■ **WORK REQUEST**
Reproduce the records below word for word, but leave out the pictures.

■ **DATA SUPPLIED**
--

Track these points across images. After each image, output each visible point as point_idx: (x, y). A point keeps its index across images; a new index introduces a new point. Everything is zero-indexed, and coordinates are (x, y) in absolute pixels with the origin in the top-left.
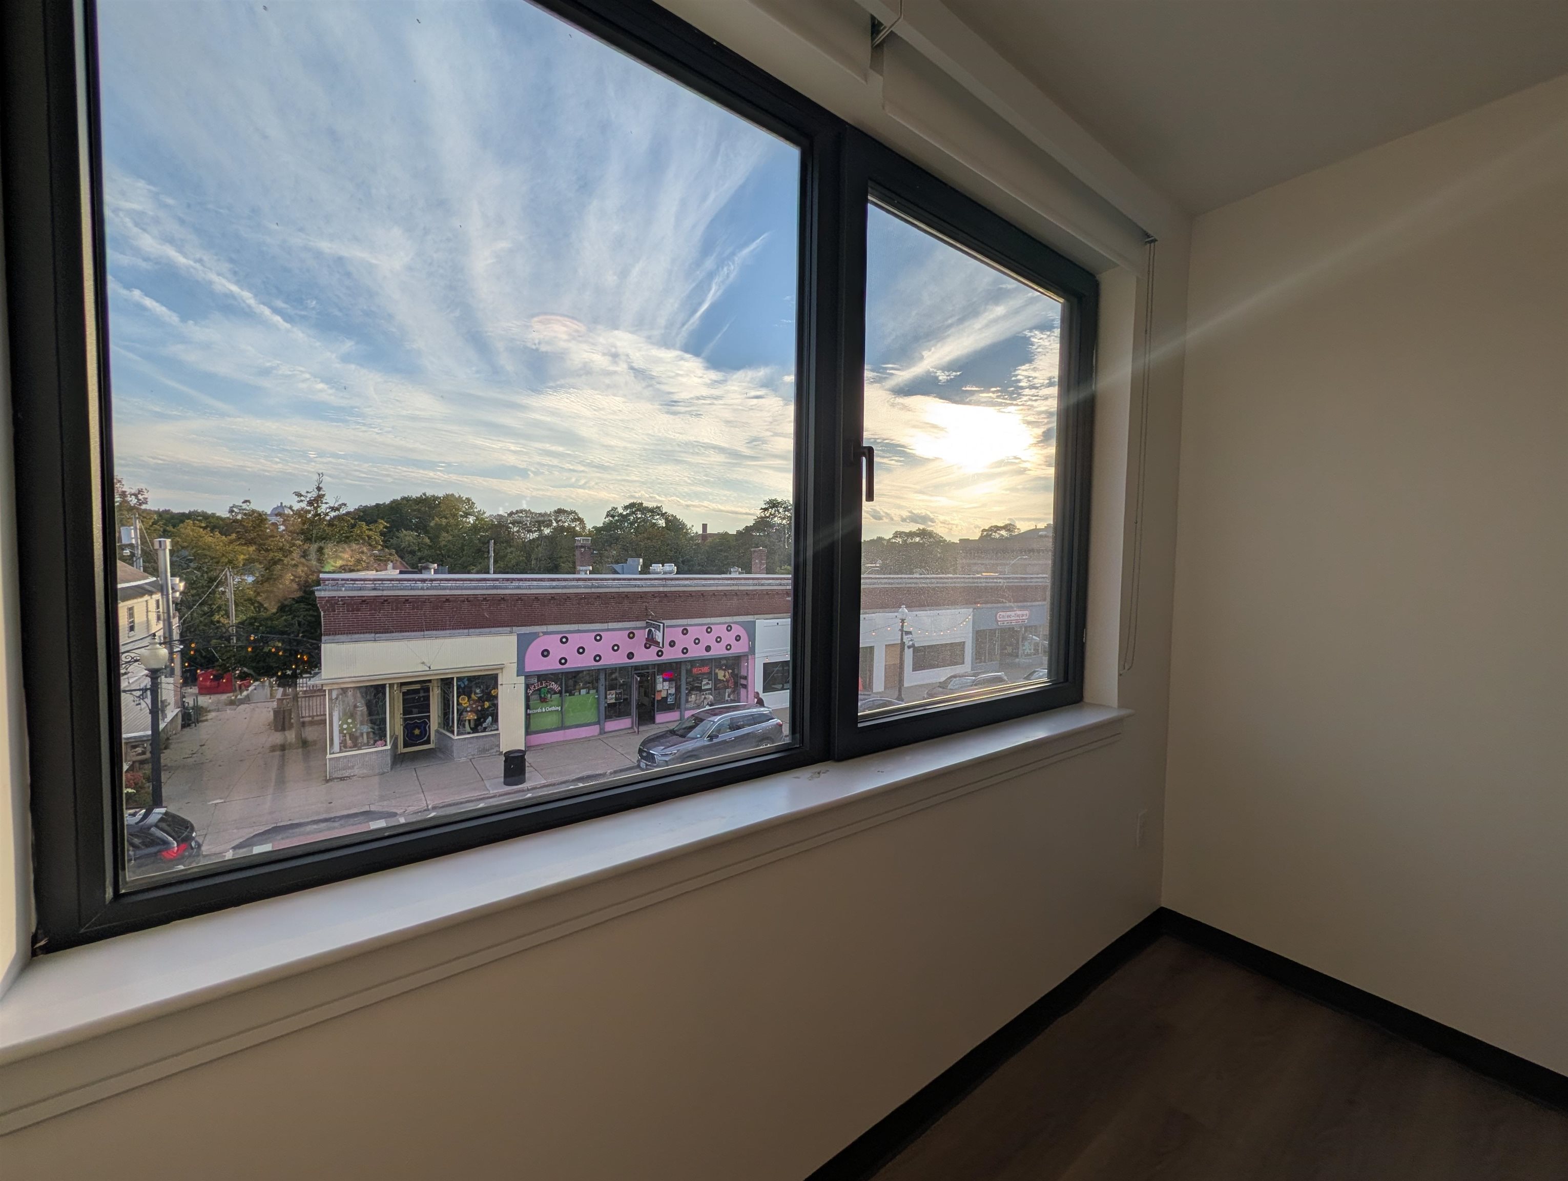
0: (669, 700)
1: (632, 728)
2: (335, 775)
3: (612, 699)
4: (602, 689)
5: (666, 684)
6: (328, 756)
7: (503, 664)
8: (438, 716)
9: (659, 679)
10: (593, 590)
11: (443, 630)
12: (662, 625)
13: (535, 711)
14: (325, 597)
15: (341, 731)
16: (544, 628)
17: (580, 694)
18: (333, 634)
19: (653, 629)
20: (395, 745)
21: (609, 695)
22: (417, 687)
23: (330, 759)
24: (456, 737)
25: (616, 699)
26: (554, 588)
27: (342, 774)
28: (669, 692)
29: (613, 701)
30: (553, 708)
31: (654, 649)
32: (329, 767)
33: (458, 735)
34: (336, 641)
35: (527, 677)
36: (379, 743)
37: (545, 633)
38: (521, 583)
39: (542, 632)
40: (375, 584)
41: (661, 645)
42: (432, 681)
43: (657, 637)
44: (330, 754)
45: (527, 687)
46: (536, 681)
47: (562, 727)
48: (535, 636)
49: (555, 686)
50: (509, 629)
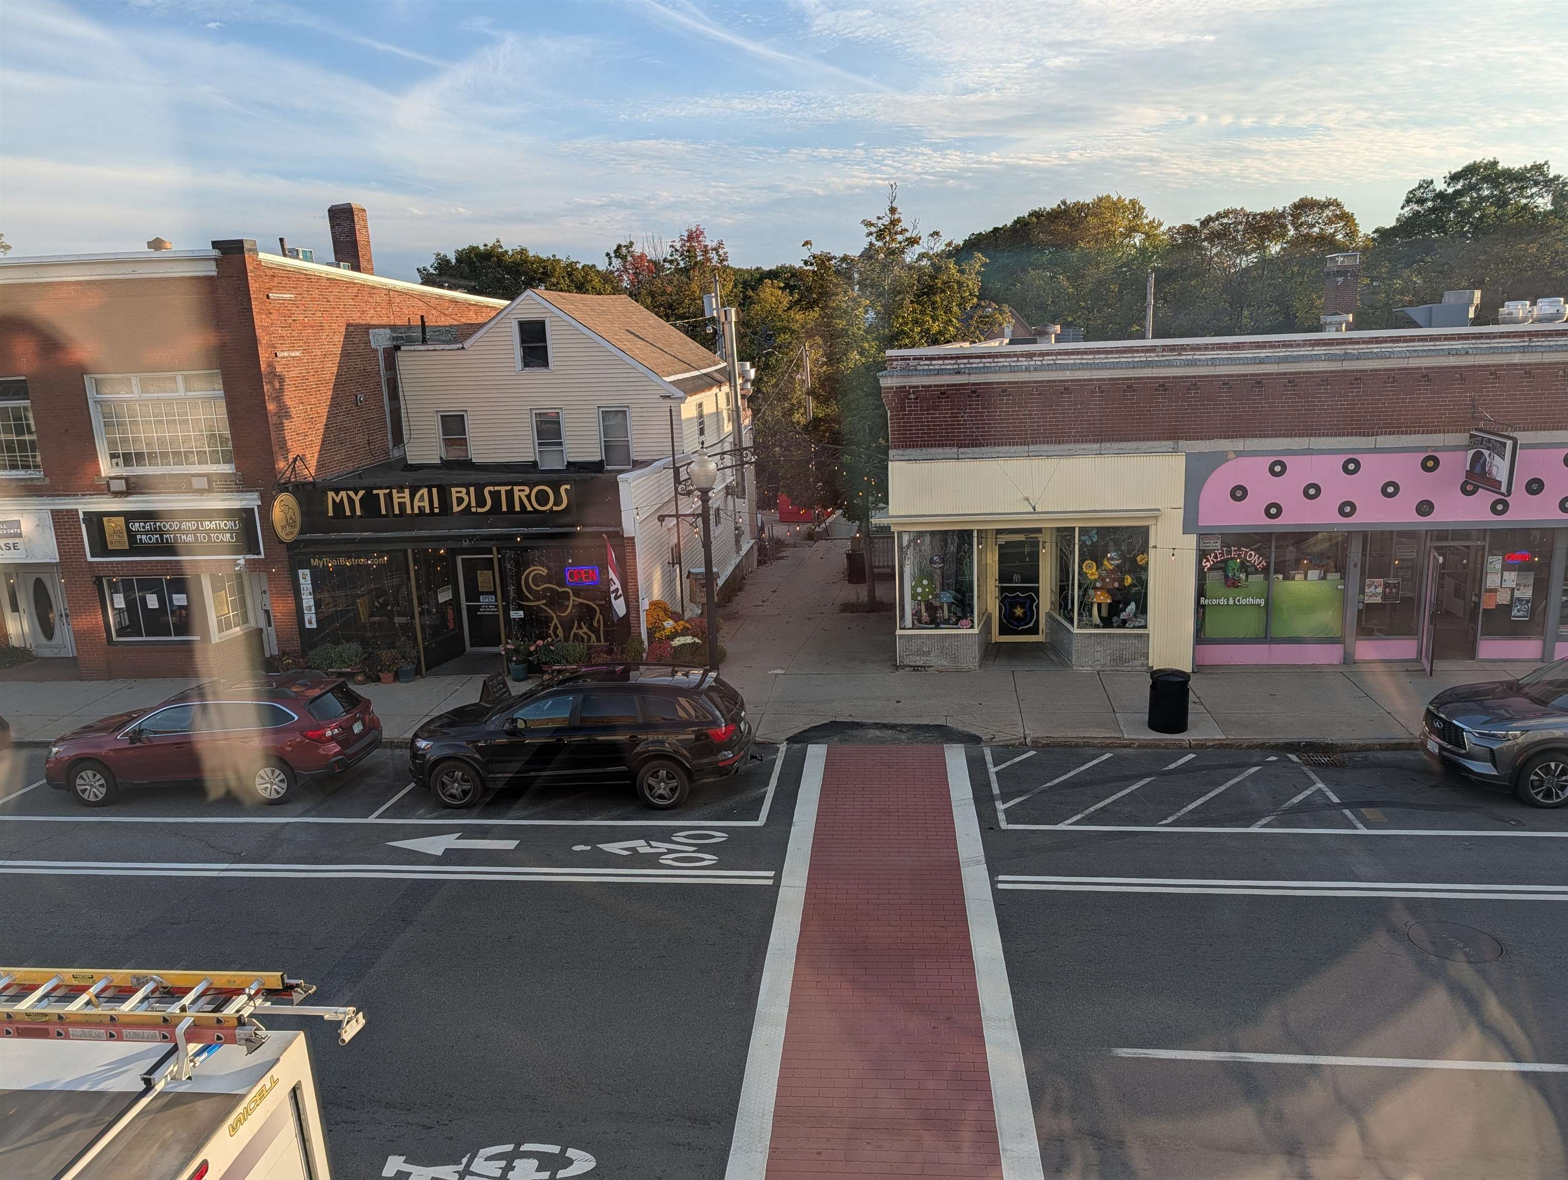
0: (1514, 612)
1: (1418, 660)
2: (906, 662)
3: (1375, 595)
4: (1354, 574)
5: (1511, 578)
6: (899, 632)
7: (1158, 510)
8: (1051, 590)
9: (1496, 562)
10: (1347, 365)
11: (1059, 443)
12: (1509, 443)
13: (1215, 602)
14: (892, 388)
15: (914, 597)
16: (1239, 444)
17: (1306, 578)
18: (902, 446)
19: (1486, 452)
20: (987, 628)
21: (1370, 586)
22: (1021, 537)
23: (901, 636)
24: (1076, 630)
25: (1384, 596)
26: (1262, 361)
27: (915, 662)
28: (1517, 594)
29: (1378, 600)
30: (1250, 601)
31: (1485, 498)
32: (899, 648)
33: (1079, 627)
34: (907, 458)
35: (1202, 536)
36: (963, 622)
37: (1239, 454)
38: (1198, 355)
39: (1235, 452)
40: (958, 364)
41: (1504, 489)
42: (1043, 531)
43: (1494, 470)
44: (901, 629)
45: (1202, 554)
46: (1219, 544)
47: (1266, 638)
48: (1221, 458)
49: (1254, 558)
50: (1170, 444)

--

■ **RESULT FOR THIS EXERCISE**
Track these points across images. After each image, output each visible point as point_idx: (x, y). A point keeps its index across images; a new index introduces a new point. Everything is zero-indexed, and coordinates are (x, y) in absolute pixels with the origin in the top-left.
0: (669, 700)
1: (632, 728)
2: (335, 775)
3: (612, 699)
4: (602, 689)
5: (666, 684)
6: (328, 756)
7: (503, 664)
8: (438, 716)
9: (659, 679)
10: (593, 590)
11: (443, 630)
12: (662, 625)
13: (535, 711)
14: (325, 597)
15: (341, 731)
16: (544, 628)
17: (580, 694)
18: (333, 634)
19: (653, 629)
20: (395, 745)
21: (609, 695)
22: (417, 687)
23: (330, 759)
24: (456, 737)
25: (616, 699)
26: (554, 588)
27: (342, 774)
28: (669, 692)
29: (613, 701)
30: (553, 708)
31: (654, 649)
32: (329, 767)
33: (458, 735)
34: (336, 641)
35: (527, 677)
36: (379, 743)
37: (545, 633)
38: (521, 583)
39: (542, 632)
40: (375, 584)
41: (661, 645)
42: (432, 681)
43: (657, 637)
44: (330, 754)
45: (527, 687)
46: (536, 681)
47: (562, 727)
48: (535, 636)
49: (555, 686)
50: (509, 629)
0: (1514, 612)
1: (1418, 660)
2: (906, 662)
3: (1375, 595)
4: (1354, 574)
5: (1511, 578)
6: (899, 632)
7: (1158, 510)
8: (1051, 590)
9: (1496, 562)
10: (1347, 365)
11: (1059, 443)
12: (1509, 443)
13: (1215, 602)
14: (892, 388)
15: (914, 597)
16: (1239, 444)
17: (1306, 578)
18: (902, 446)
19: (1486, 452)
20: (987, 628)
21: (1370, 586)
22: (1021, 537)
23: (901, 636)
24: (1076, 630)
25: (1384, 596)
26: (1262, 361)
27: (915, 662)
28: (1517, 594)
29: (1378, 600)
30: (1250, 601)
31: (1485, 498)
32: (899, 648)
33: (1079, 627)
34: (907, 458)
35: (1202, 536)
36: (963, 622)
37: (1239, 454)
38: (1198, 355)
39: (1235, 452)
40: (958, 364)
41: (1504, 489)
42: (1043, 531)
43: (1494, 470)
44: (901, 629)
45: (1202, 554)
46: (1219, 544)
47: (1266, 638)
48: (1221, 458)
49: (1254, 558)
50: (1170, 444)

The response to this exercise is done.